# 6. Conclusion

We introduced attention-head binding (EB\*) as a mechanistic interpretability metric for tracking concept emergence in language models. Applying this metric longitudinally across seven models spanning 117M–3B parameters, five architectures (GPT-2, GPT-NeoX, Dolma, LLaMA-3 GQA, Qwen2 GQA), and up to 5 random seeds (CRFM), we established four empirical findings across 41 web accessibility terms (N=205 prompts).

First, EB\* temporally precedes behavioral competence during training: at ≥1B parameters, 73–90% of terms show EB\* leading behavioral emergence by one checkpoint (C1-B; binomial p < 0.01). This lead-lag relationship is absent at 160M scale, where behavior leads instead—identifying a parameter threshold for the binding-precedence effect. Second, models with high binding but low behavioral performance contain latent knowledge that few-shot prompting can unlock (C3; up to +61 pp improvement). Third, binding and behavior decouple at late training checkpoints across multiple architectures: at 1B scale, ρ_late = −0.054; in SmolLM3-3B (3440k steps), ρ_late = −0.281—the deepest decoupling observed. A two-factor model emerges: parameter threshold (~1B) governs decoupling depth, training-step threshold (~300k) governs temporal ordering (C4).

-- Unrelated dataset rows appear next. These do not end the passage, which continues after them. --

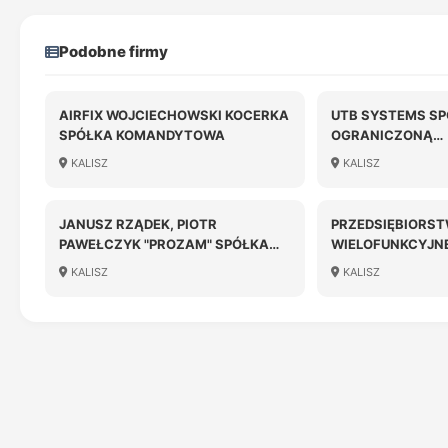
Podobne firmy
AIRFIX WOJCIECHOWSKI KOCERKA
UTB SYSTEMS SP
SPÓŁKA KOMANDYTOWA
OGRANICZONĄ
ODPOWIEDZIALN
KALISZ
KALISZ
JANUSZ RZĄDEK, PIOTR
PRZEDSIĘBIORS
PAWEŁCZYK "PROZAM" SPÓŁKA
WIELOFUNKCYJNE
JAWNA
SPÓŁKA Z OGRA
KALISZ
KALISZ
ODPOWIEDZIALN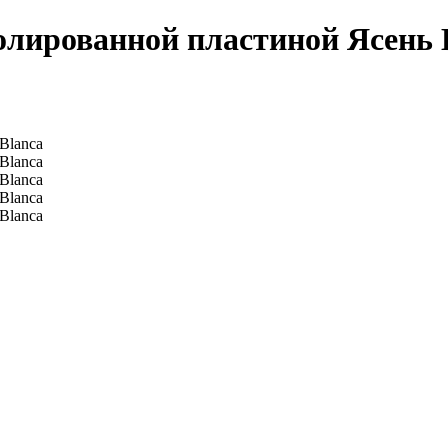
ированной пластиной Ясень Bl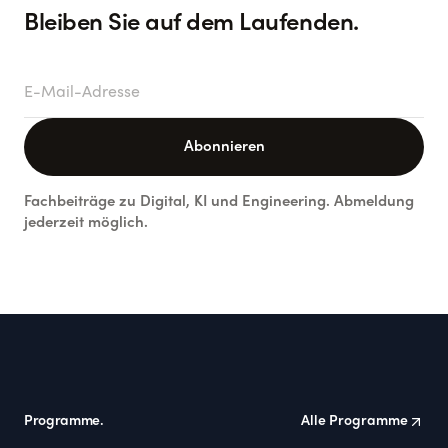
Bleiben Sie auf dem Laufenden.
E-Mail-Adresse
Abonnieren
Fachbeiträge zu Digital, KI und Engineering. Abmeldung
jederzeit möglich.
Footer
Programme.
Alle Programme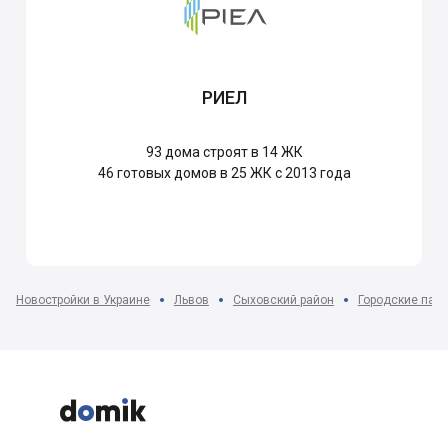
РИЕЛ
93
дома строят в 14 ЖК
46
готовых домов в 25 ЖК с 2013 года
Новостройки в Украине
Львов
Сыховский район
Городские пасе


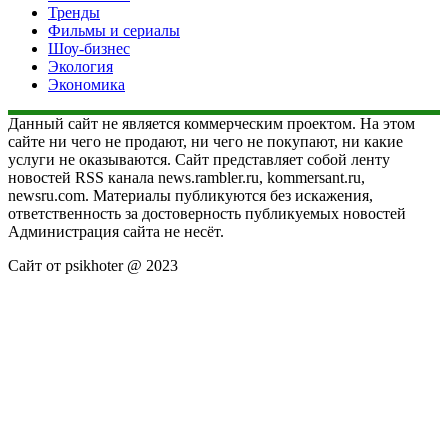
Тренды
Фильмы и сериалы
Шоу-бизнес
Экология
Экономика
Данный сайт не является коммерческим проектом. На этом
сайте ни чего не продают, ни чего не покупают, ни какие
услуги не оказываются. Сайт представляет собой ленту
новостей RSS канала news.rambler.ru, kommersant.ru,
newsru.com. Материалы публикуются без искажения,
ответственность за достоверность публикуемых новостей
Администрация сайта не несёт.
Сайт от psikhoter @ 2023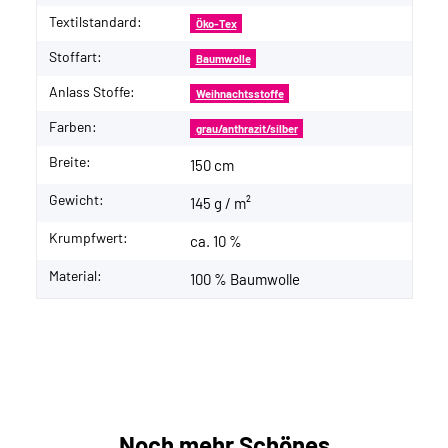
Textilstandard:
Öko-Tex
Stoffart:
Baumwolle
Anlass Stoffe:
Weihnachtsstoffe
Farben:
grau/anthrazit/silber
Breite:
150 cm
Gewicht:
145 g / m²
Krumpfwert:
ca. 10 %
Material:
100 % Baumwolle
Noch mehr Schönes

Fourth, targeted ablation across seven models reveals a **scale- and initialization-graded causal trajectory**: (1) *coupling* — binding heads causally necessary (Pythia-160M: −11.2 pp); (2) *load-bearing* — peak causal necessity at transitional scale (Pythia-1B: −15.1 pp); (3) *redundant/ceiling* — consolidated distributed representations with near-zero effect (OLMo, Qwen: ≈ −1 pp); (4) *initialization-sensitive boundary* — CRFM GPT-2 at 117M / 400k steps shows seed-dependent outcomes: seed 1 yields a suppressor pattern (+20.9 pp when ablated, spec=−0.175) while seed 2 yields strong coupling (−23.4 pp, spec=+0.203), demonstrating that small-model causal head function at training maturity is not deterministically fixed by scale and training duration (C5).

The initialization-sensitivity finding is our most unexpected result: opposite causal regimes — suppressor vs. load-bearing scaffold — emerge from identical architecture and training, differing only in random seed. This demonstrates that at 117M scale, the landscape of possible causal roles for binding heads is multi-stable, with initialization determining which attractor the model converges to. This also explains why single-seed conclusions about small model causal structure are unreliable.

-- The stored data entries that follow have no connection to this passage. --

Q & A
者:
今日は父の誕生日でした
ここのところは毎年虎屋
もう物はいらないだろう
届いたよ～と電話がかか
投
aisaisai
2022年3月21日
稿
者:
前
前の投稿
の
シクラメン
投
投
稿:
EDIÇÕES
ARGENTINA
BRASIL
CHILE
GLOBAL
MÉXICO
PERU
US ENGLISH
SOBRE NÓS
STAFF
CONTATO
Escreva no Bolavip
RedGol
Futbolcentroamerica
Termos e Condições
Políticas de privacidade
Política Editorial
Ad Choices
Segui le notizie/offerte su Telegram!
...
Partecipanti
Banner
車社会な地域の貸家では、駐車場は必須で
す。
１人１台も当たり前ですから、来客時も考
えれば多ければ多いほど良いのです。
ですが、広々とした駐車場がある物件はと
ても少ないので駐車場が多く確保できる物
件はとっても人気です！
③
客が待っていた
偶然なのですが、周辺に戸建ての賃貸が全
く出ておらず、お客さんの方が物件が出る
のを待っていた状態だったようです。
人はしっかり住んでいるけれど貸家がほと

The binding-behavior decoupling effect remains our central contribution: C4 identifies it observationally across seven models and training regimes; C5 validates it causally with discriminant controls. Together they demonstrate that the relationship between internal mechanistic structure and external behavioral capability is not fixed but undergoes systematic, scale-graded transformation — a finding with implications for how we interpret, monitor, and develop language models.

Attention binding (EB\*) offers a simple, computationally tractable diagnostic extractable from any transformer with attention access. We hope it proves useful both as an analytical tool for understanding concept emergence and as a practical monitoring signal in safety-critical domains — particularly web accessibility, where the integrity of internal representations directly affects AI systems serving users with disabilities.